The catalytic hydrogenation of carbonyl-containing compounds, e.g., esters, to produce their corresponding alcohols, is potentially of great commercial value. Catalysts traditionally employed for such conversions include copper chromite based materials, frequently containing a promoter such as barium. Unfortunately, these catalysts typically require high pressure to achieve commercially attractive reaction rates for the hydrogenation of esters, i.e., pressures in excess of 3000 psig. In addition, chromium and barium present toxicity and environmental concerns which must be dealt with if one is to economically and safely use these materials on a commercial scale.
More recently, substantial amounts of research have been carried out in efforts to develop hydrogenation catalysts capable of reducing carbonyl-containing compounds, e.g., organic acids and esters, to alcohols at reduced pressures. While such catalysts are capable of promoting the hydrogenation of carbonyl-containing compounds to produce alcohols, one problem with such materials is the need to run at very low liquid hourly space velocities in order to achieve suitably high conversion levels.

• **What you will do**
**1.** According to the hydrogenation catalyst passage, why are copper chromite catalysts unattractive for converting esters to alcohols on a commercial scale? Answer in one to three sentences.
**2.** Which metals does the hydrogenation catalyst passage name, counting those that appear within compound names?
**3.** Resume the hydrogenation catalyst passage after its final sentence.

[Dataset entries]

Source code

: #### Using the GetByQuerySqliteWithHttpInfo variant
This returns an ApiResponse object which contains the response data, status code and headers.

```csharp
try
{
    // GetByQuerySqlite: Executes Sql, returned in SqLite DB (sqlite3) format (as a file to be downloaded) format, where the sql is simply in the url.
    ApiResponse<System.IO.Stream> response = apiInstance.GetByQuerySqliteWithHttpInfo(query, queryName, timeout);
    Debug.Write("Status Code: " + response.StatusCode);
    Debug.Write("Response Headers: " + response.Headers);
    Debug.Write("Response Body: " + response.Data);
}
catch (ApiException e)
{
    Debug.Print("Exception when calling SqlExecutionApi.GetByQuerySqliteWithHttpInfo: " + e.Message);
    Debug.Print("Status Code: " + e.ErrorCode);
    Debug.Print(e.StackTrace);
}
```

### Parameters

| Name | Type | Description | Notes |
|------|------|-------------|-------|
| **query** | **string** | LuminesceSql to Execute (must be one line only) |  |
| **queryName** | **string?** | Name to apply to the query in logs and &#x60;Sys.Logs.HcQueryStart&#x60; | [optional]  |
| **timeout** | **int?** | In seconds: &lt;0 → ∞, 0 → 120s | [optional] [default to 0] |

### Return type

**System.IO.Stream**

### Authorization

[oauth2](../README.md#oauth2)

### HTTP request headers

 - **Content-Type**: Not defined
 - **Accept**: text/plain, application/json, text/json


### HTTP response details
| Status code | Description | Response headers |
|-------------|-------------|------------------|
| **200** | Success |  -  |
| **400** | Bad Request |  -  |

• **Answers**
**1.** They usually need pressures above 3000 psig to hydrogenate esters at commercially attractive rates. Also, the chromium and barium they contain raise toxicity and environmental concerns that must be handled for economical and safe commercial use.

**2.** Copper, chromium and barium.

**3.**
Another problem frequently encountered with such prior art low pressure catalyst systems when employed in the reduction of carbonyl-containing compounds such as aldehydes and ketones, is their lack of selectivity to produce the desired alcohol product, such catalysts frequently being too active and thus producing product which results from reaction of substrate with additional hydrogen.
Yet another problem encountered with such prior art low pressure catalyst systems, such as Raney nickel, is the ease of handling of such catalysts, which are frequently pyrophoric, and thus require special handling to avoid fire hazard.